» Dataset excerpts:
▬▬▬▬▬▬
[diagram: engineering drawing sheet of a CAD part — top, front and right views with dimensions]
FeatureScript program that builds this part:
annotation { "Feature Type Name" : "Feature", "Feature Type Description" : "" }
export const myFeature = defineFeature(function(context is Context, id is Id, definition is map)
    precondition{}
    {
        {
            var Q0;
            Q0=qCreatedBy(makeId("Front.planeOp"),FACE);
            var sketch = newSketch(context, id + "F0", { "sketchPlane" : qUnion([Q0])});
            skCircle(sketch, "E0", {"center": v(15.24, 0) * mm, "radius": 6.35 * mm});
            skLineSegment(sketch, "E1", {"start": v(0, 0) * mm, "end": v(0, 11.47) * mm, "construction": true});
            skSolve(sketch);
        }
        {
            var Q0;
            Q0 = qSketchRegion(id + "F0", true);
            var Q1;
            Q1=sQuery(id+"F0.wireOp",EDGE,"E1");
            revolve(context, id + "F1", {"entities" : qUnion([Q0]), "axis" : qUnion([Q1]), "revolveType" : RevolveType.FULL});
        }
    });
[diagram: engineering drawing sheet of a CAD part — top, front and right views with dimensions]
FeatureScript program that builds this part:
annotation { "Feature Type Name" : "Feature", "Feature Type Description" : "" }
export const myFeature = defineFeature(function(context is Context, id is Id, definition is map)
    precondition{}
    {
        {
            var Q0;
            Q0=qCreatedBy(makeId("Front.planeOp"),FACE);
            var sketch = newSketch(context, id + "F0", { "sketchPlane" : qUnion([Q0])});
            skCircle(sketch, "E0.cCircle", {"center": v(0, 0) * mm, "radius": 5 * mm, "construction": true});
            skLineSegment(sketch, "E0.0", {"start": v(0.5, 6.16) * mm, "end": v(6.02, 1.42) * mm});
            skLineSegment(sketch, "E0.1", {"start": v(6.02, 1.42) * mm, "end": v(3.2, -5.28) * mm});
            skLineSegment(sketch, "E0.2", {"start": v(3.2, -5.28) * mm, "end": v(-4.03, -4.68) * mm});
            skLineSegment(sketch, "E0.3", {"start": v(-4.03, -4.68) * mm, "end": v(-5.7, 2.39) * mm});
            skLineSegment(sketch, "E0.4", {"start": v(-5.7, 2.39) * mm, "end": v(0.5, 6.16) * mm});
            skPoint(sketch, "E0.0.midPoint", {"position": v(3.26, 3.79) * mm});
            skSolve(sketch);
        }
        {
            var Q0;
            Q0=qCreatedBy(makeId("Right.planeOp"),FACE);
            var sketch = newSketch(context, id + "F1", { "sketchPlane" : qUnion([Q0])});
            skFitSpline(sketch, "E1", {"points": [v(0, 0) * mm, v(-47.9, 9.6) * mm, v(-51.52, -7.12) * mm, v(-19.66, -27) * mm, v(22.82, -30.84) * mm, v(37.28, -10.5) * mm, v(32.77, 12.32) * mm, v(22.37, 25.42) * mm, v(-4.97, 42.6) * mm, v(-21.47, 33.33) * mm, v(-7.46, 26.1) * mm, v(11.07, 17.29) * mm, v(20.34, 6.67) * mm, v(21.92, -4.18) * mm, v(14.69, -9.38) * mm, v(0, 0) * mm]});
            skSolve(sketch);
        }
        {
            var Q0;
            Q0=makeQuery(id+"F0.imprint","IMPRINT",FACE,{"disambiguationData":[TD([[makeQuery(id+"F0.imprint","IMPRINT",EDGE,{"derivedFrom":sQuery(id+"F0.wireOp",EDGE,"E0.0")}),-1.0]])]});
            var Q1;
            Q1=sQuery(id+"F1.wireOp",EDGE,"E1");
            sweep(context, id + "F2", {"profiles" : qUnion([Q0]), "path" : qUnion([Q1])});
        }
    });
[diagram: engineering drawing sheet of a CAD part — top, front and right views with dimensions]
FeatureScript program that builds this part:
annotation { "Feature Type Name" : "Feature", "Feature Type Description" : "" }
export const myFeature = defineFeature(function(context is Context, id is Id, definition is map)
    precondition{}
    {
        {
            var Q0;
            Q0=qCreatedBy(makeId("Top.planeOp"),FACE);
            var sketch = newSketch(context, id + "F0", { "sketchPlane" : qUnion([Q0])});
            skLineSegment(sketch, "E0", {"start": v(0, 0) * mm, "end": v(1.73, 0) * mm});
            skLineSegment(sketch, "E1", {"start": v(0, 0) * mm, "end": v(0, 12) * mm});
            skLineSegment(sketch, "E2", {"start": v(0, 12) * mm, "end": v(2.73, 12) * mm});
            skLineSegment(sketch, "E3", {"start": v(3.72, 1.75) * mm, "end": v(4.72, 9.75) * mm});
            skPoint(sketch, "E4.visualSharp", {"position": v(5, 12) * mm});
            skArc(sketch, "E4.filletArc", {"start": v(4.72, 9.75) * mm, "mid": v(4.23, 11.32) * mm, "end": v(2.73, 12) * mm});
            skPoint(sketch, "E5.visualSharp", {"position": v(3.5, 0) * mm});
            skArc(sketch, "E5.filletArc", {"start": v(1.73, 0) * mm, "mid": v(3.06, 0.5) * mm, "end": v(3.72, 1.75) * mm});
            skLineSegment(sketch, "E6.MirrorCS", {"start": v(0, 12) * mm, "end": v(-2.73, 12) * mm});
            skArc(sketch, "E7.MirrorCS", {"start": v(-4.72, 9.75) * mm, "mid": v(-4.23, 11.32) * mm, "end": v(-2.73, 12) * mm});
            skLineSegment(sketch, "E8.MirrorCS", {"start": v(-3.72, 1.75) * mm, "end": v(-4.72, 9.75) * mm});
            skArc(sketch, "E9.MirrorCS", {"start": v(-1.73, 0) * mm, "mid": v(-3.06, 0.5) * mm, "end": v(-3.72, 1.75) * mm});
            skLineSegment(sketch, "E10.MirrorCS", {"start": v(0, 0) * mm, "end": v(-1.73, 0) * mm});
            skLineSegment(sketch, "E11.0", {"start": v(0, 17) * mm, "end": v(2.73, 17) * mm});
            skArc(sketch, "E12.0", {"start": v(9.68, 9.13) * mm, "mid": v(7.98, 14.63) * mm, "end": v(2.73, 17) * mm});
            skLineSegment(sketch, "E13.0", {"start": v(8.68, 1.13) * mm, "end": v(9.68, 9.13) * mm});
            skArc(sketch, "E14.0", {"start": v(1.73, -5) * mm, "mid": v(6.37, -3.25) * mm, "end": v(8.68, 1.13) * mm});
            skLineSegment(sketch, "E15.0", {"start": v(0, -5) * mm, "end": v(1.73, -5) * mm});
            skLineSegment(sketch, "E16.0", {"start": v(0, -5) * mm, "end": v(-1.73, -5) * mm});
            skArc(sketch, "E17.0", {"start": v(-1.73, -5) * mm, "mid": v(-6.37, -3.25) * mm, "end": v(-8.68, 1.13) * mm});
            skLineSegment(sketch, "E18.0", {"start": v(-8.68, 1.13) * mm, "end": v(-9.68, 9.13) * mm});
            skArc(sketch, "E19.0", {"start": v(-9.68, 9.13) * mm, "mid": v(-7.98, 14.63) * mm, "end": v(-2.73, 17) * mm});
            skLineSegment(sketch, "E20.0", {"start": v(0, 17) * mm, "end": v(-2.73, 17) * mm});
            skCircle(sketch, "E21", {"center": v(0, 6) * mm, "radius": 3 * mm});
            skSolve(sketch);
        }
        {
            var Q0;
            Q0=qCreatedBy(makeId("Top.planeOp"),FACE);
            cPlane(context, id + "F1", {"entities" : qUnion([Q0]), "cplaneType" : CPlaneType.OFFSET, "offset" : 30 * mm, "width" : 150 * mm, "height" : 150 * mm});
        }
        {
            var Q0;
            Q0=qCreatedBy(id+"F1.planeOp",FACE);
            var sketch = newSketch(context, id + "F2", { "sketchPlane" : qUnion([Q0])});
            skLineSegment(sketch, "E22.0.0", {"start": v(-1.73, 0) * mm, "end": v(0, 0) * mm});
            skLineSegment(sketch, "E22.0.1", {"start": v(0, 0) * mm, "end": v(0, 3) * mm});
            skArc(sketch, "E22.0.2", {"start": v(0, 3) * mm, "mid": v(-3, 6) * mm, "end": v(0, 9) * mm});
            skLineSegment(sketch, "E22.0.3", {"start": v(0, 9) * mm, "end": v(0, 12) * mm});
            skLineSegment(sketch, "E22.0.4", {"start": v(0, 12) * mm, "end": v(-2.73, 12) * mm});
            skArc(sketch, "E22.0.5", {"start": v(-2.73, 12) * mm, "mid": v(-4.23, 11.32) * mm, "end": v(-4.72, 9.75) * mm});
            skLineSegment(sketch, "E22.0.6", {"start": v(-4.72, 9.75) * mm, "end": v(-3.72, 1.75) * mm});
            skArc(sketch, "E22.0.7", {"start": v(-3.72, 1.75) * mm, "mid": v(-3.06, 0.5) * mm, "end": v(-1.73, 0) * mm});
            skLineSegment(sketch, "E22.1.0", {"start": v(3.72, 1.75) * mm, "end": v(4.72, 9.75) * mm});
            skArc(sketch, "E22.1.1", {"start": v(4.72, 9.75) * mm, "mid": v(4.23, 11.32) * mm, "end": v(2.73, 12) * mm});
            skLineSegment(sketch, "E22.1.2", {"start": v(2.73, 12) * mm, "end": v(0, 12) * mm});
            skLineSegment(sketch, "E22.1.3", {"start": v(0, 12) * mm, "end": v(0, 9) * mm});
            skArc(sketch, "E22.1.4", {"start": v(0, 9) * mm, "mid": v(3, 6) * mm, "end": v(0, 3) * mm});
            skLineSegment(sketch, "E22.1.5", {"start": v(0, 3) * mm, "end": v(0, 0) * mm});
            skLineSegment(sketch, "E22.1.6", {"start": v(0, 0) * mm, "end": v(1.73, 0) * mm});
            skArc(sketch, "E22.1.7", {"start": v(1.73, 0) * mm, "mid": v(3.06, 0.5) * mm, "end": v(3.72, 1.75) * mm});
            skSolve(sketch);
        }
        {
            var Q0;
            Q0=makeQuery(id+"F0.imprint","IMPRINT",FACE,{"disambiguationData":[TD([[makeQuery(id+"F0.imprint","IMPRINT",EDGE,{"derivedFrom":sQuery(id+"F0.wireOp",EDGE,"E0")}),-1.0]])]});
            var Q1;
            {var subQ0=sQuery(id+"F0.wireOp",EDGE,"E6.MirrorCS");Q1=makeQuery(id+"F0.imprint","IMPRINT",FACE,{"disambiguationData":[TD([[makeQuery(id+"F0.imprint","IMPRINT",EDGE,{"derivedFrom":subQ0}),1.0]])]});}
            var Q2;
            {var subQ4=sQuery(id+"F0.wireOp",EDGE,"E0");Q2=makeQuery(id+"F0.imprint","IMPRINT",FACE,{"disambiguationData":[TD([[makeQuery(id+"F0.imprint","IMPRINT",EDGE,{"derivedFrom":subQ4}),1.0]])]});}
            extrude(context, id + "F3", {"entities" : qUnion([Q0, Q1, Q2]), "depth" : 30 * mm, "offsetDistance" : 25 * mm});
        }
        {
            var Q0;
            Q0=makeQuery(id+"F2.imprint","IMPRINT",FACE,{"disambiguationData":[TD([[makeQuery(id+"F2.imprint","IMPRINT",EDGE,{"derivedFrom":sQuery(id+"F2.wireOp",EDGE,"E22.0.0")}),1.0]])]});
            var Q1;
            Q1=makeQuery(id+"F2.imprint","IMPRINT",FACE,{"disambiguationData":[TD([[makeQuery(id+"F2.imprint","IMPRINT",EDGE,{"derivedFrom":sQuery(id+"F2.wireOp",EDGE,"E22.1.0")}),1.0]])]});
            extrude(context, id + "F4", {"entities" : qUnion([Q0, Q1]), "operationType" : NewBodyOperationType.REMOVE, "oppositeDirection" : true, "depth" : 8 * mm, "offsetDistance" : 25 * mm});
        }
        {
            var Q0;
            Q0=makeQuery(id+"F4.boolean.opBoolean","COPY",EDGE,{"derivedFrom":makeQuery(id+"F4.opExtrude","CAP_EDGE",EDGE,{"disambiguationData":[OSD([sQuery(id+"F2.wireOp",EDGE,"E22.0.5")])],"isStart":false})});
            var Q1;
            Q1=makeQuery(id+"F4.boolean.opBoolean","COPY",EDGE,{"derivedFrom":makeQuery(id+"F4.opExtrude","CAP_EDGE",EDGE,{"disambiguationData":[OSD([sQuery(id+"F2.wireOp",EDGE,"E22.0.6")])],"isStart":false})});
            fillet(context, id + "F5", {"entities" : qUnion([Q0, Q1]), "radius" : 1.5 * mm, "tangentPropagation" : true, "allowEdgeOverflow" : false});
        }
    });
▬▬▬▬▬▬
» What you will do: Transcribe verbatim every line of the rows from the very first line through the line containing "v(15.24, 0) *", including both of those lines.

» Solution to this exercise:
[diagram: engineering drawing sheet of a CAD part — top, front and right views with dimensions]
FeatureScript program that builds this part:
annotation { "Feature Type Name" : "Feature", "Feature Type Description" : "" }
export const myFeature = defineFeature(function(context is Context, id is Id, definition is map)
    precondition{}
    {
        {
            var Q0;
            Q0=qCreatedBy(makeId("Front.planeOp"),FACE);
            var sketch = newSketch(context, id + "F0", { "sketchPlane" : qUnion([Q0])});
            skCircle(sketch, "E0", {"center": v(15.24, 0) * mm, "radius": 6.35 * mm});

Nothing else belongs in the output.